### EXERCISE OBJECTIVE
Take the listing below and print exactly the lines starting at the line containing "Get your latest local news for free in your" and ending at the line containing "Cambridge, CB24 6PP", both ends included, and no others.

--*--

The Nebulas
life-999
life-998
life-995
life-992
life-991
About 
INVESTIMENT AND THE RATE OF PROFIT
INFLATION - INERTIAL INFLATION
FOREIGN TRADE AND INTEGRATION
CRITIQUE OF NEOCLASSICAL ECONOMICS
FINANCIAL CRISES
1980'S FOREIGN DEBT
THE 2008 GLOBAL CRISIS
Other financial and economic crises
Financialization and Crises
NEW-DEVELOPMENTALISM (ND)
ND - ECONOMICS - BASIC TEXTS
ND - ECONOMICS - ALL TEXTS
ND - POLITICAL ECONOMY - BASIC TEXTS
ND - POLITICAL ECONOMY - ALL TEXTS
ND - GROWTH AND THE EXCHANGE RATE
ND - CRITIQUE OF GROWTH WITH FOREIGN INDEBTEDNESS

--*--

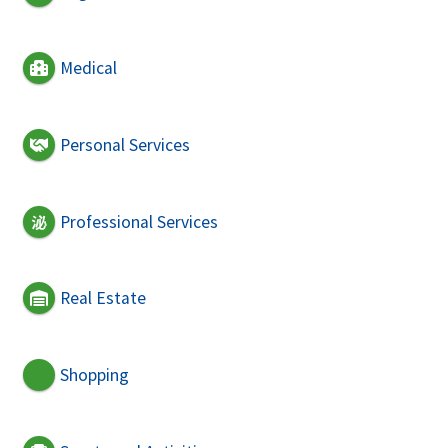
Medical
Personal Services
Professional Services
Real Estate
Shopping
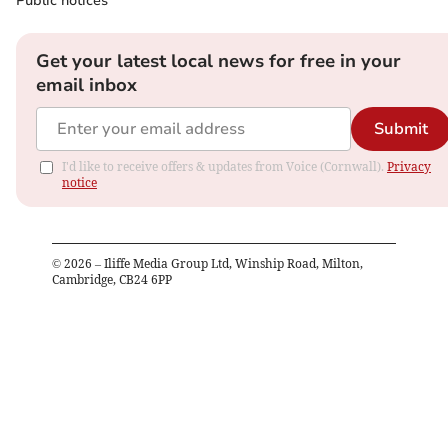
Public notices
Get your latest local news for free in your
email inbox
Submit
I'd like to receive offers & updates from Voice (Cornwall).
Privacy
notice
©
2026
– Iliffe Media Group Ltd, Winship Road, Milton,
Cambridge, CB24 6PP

--*--

### TASK RESULT
Get your latest local news for free in your
email inbox
Submit
I'd like to receive offers & updates from Voice (Cornwall).
Privacy
notice
©
2026
– Iliffe Media Group Ltd, Winship Road, Milton,
Cambridge, CB24 6PP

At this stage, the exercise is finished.